Recent reports from the Net-Zero Energy Coalition indicate that net-zero energy homes are becoming more popular, thanks in large part to changing local energy standards and specifications.
“Net-zero energy homes,” more simply known as “zero energy homes,” produce enough energy to meet its total energy consumption needs, as explained by the Department of Energy (DOE). These homes typically have on-site solar panels and likely incorporate recycled water systems throughout the facility. In the past, zero energy homes might have been seen as expensive and out of reach. But today, this new form of sustainable construction is becoming more common, and influencing local energy regulations along the way. In March 2017, the city ofSanta Monica, California became the first city in the United States to mandate that all new single-family construction be zero energy. That’s not surprising when considering California’s ambitious goals in addressing climate change, as outlined by Governor Brown in early 2015. The state aims to source 50 percent of the state’s energy consumption from renewable sources by 2030. Local regulations, such as that laid out in Santa Monica, will certainly move California closer to achieving that milestone.

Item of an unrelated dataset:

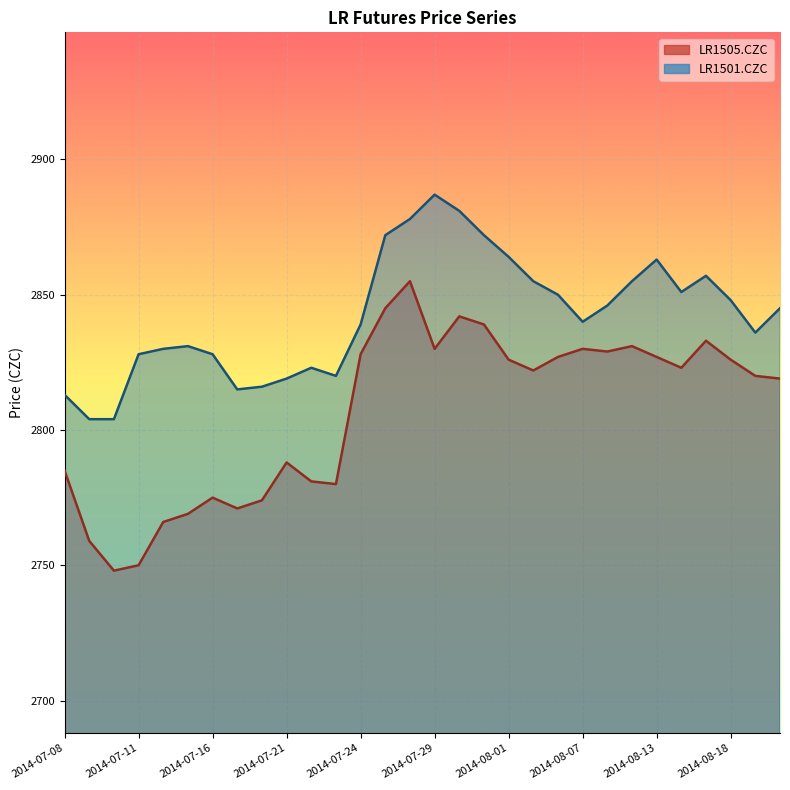

Which series has the largest range (max minus min)?

LR1505.CZC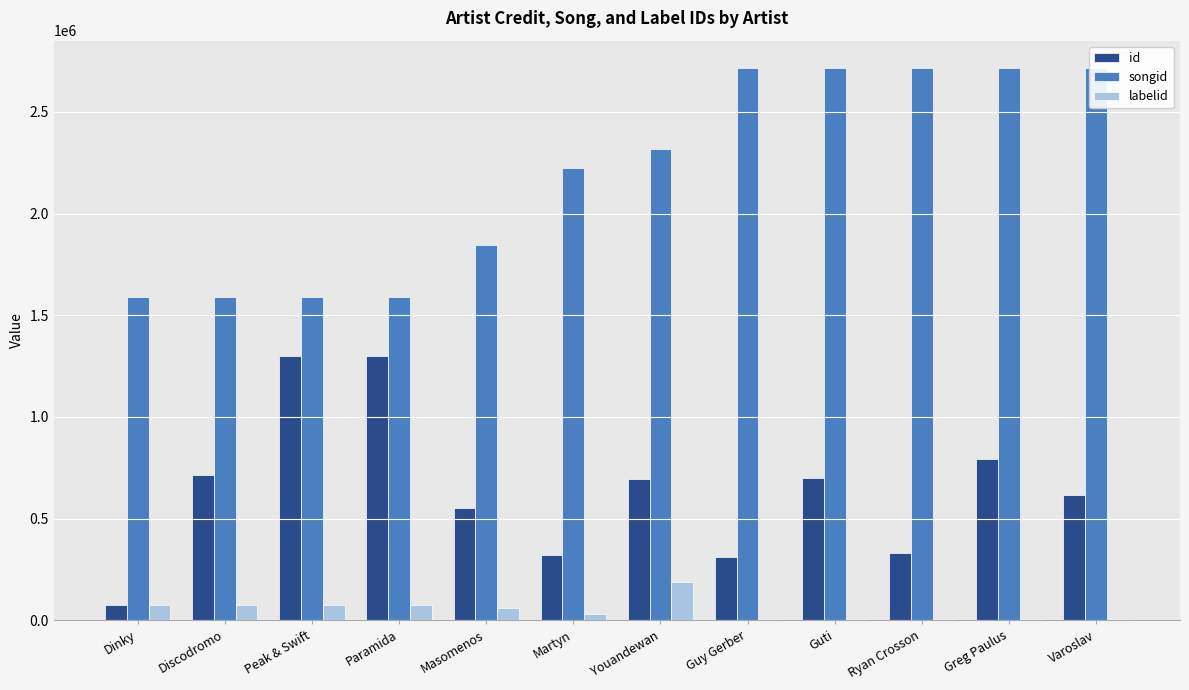

At which label is labelid closest to 97034?

Dinky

While it might be expected that California would carry the mantle for sustainable construction, the rate of zero energy homes popping up around the country grew 33 percent in 2016, as reported by the Net-Zero Energy Coalition. And yet for many areas of the country, zero energy homes are still a distant achievement. In fact the state of Georgia only has three known zero energy homes, according to DOE. Nevertheless, with the growing demand for renewable energy production and local standards becoming more ambitious, zero energy homes may become more commonplace and attainable.